Un fresco que abriga mi piel,
un olor que llama a mi apetito,
y tú, alma que persigue a mis pies.
Caminar sin tener respuesta,
ver con la ignorancia por delante
sonreír, sin motivo, sin temor,
sonreír porque te tengo aquí.
Pasan los días, horas y minutos
y te siento tan cerca como el primer día.
No hay montaña que me impida verte,
no hay marea que me impida navegar
hasta el flujo de tu corazón,
no hay viento que me impida
alzar mi cometa al cielo
para decirte: “Amore, estoy aquí”
miércoles, 2 de junio de 2010
Todo viene y va.

Las nuevas tecnologías invaden nuestro día a día y hoy curiosamente, me di cuenta de cómo escasea la comunicación por carta. Nos dejamos influencias por la novedad, y queremos la máxima comodidad.
Mientras escribía hoy una carta, vi como cada palabra es un sello tuyo, como al deslizar el bolígrafo dejas parte de ti, es mas carnal, es más humano que mandar un e-mail, tecleamos botones, dejas que tus dedos se deslicen en un teclado, pero en cambio, sobre el papel te deslizas tu mismo, nadie hará como tu ninguna letra, es tu toque personal, tu esencia.
Me asusta pensar en las generaciones siguientes, ¿no tendrán ni teclado? Con tan solo pensarlo, el ordenador ya lo escribe? ¿Nos insertarán un chip en la mente? Estamos dejando de lado lo carnal.

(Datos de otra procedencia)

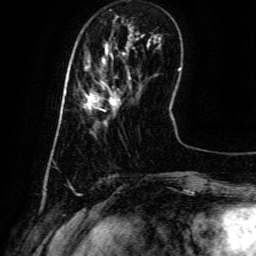
Breast MRI (dynamic contrast-enhanced), one axial slice; slice 15 of 134 in the series (ordered by position); cropped to one breast; dynamic contrast-enhanced series, time point 2 of 6 at this slice position (early post-contrast); 3 T; TE 4.8 ms, TR 9.1 ms; 256 × 256 image matrix, field of view 180 × 180 mm. Female patient.
Outlined on this slice (semi-automatic segmentation, software-assisted and operator-edited):
- enhancing-tissue mask used for the functional tumour volume (all voxels passing the contrast-enhancement thresholds inside the analysis volume; usually the tumour): bounding box (x1, y1, x2, y2) in pixels: (85, 73, 130, 122)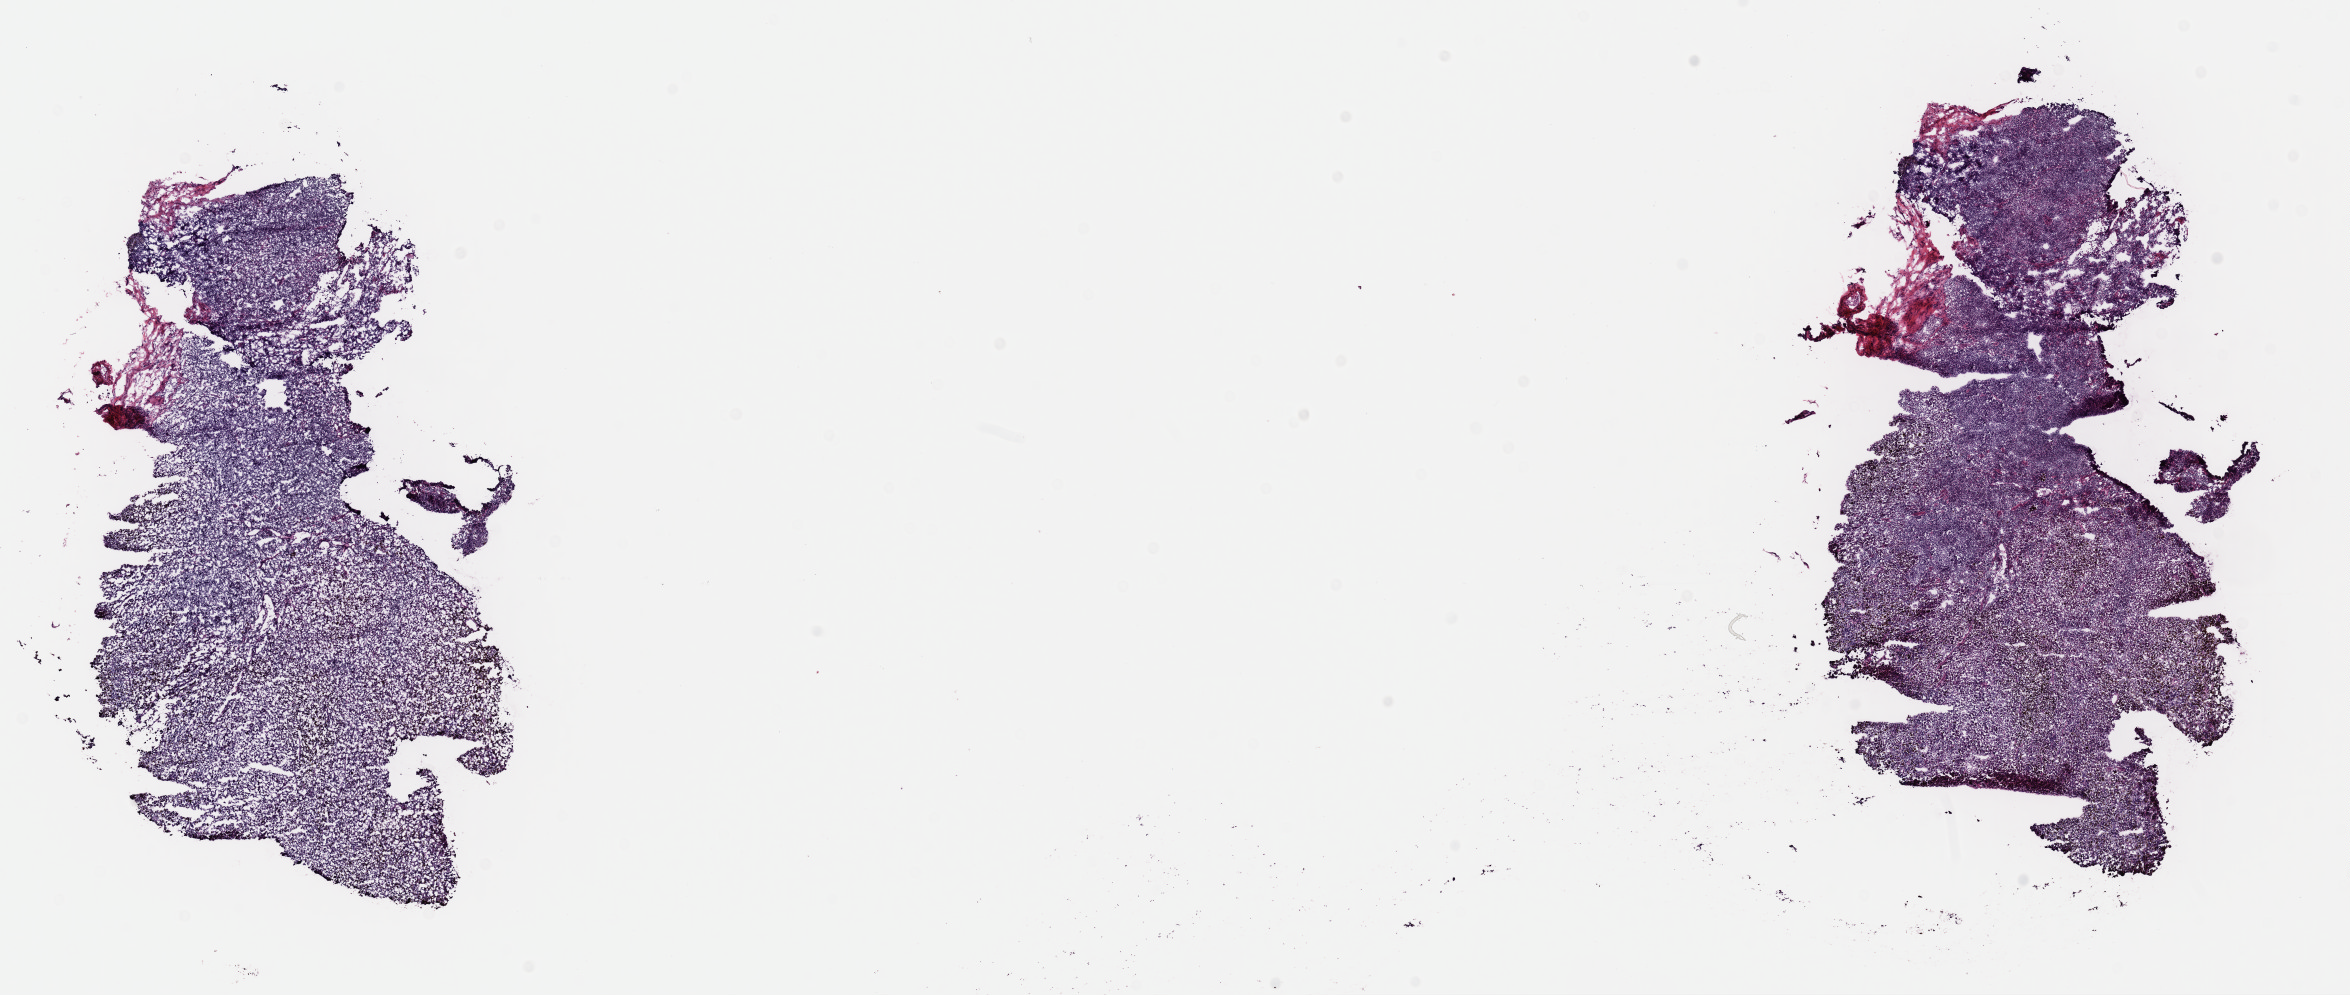
Digitized H&E-stained tissue section (whole slide) — a low-resolution overview of the entire scanned area, about 18.6 x 7.9 mm. Frozen section from the top of the tissue portion. Metastatic tumour sample, sampled site not recorded. Female, age 70 years at initial diagnosis. Slide review estimates, as recorded: tumour cells 70%, tumour nuclei 70%, normal cells 0%, stromal cells 30%, necrosis 0%. Inflammatory infiltration, as recorded: lymphocyte infiltration 20%, monocyte infiltration 0%, neutrophil infiltration 0%.
- this section: metastatic tumour tissue
- patient diagnosis: Malignant melanoma, NOS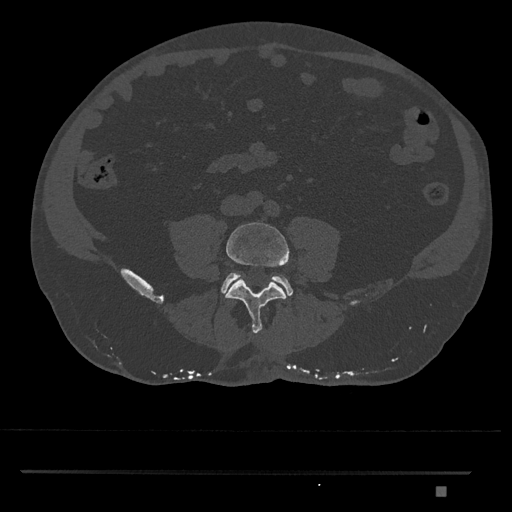
CT including the spine, one axial slice; slice 598 of 1134 in the series (ordered by position); reconstruction kernel Br40s/3; 120 kVp; bone window (W 1800 / L 400 HU); 512 × 512 image matrix, field of view 429 × 429 mm. Patient: male, 65 years. Case-level facts recorded for this patient, not image findings: primary cancer: prostate.
Outlined on this slice (semi-automatic segmentation, software-assisted and operator-edited):
- L4 vertebra: box from (x=225, y=222) to (x=289, y=334) px
- L5 vertebra: (x=221, y=273)–(x=293, y=296)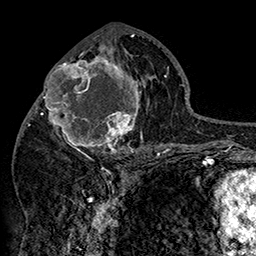
Breast MRI (dynamic contrast-enhanced), one axial slice. Position 74 of 160 along the scan axis. Cropped to one breast. Dynamic contrast-enhanced series, time point 2 of 7 at this slice position (early post-contrast). 1.5 T. TE 2.8 ms, TR 5.4 ms. 1 mm slice thickness. 256 × 256 image matrix, field of view 180 × 180 mm. Female patient.
Structures marked on this image (semi-automatically segmented with operator editing):
- enhancing-tissue mask used for the functional tumour volume (all voxels passing the contrast-enhancement thresholds inside the analysis volume; usually the tumour): bounding box (x1, y1, x2, y2) in pixels: (42, 46, 152, 158)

Yo creo, que aún siento ese calor en la cercanía, ese calor en tus letras, en tus palabras y en tus pensamientos, me adentro en ti sin temor alguno, sé que soy bienvenida, sé que me cuidarás allá donde este, se que te tengo y me tienes, sé que no te olvido ni me olvidas. Mi regalo, tu sonrisa, mi te quiero siempre hoy.
Quisiera escribir en ti cada caricia que mis manos desprenden, escribir en ti los besos que mis labios ruegan cada mañana tenerte, escribir la eternidad de mi deseo, escribir la belleza de tus ojos en mi vientre, escribir tu desenfreno en mi locura, escribirte el verbo saciar una y mil veces.
jueves, 1 de abril de 2010
Al final todo llega (IV)
Capítulo 1 (I)
Perturbas hasta el flujo de mi sangre (II)
La realidad que mis manos quieren tocar (III)
Al final todo llega (IV):
La vida lleva un ritmo a su antojo, las agujas del reloj siguen corriendo aunque a ti se te hayan acabado las pilas en aquel cajón olvidado. Pero aun así, cada uno de nosotros debemos hacer el esfuerzo por adaptarnos a ese ritmo, y hacer de lo cotidiano algo no rutinario.
Me había quedado dormida, y ahora tan solo queda en mi alguna visión difusa de lo que había sido mi sueño, lo sé, era él. Ante todo humano, y por entero un hombre, capaz de clasificar a aquellos que conoce, adentrarse en su mente, y fabricar melódicamente conversaciones que difícil es poder escaparte de ellas, siempre hoy es el mayor producto obtenido de ellas, pero aun más difícil es poder escapar de su brazos, ahora yo tan solo espero que llegue el momento para que él se tome la libertad de coronarme.
Saturno, mi Saturno, como el desván para una casa, como un nido para un árbol, como un juguete para una niña, como tu mirada en mi mente. Intensa y fugaz, así es.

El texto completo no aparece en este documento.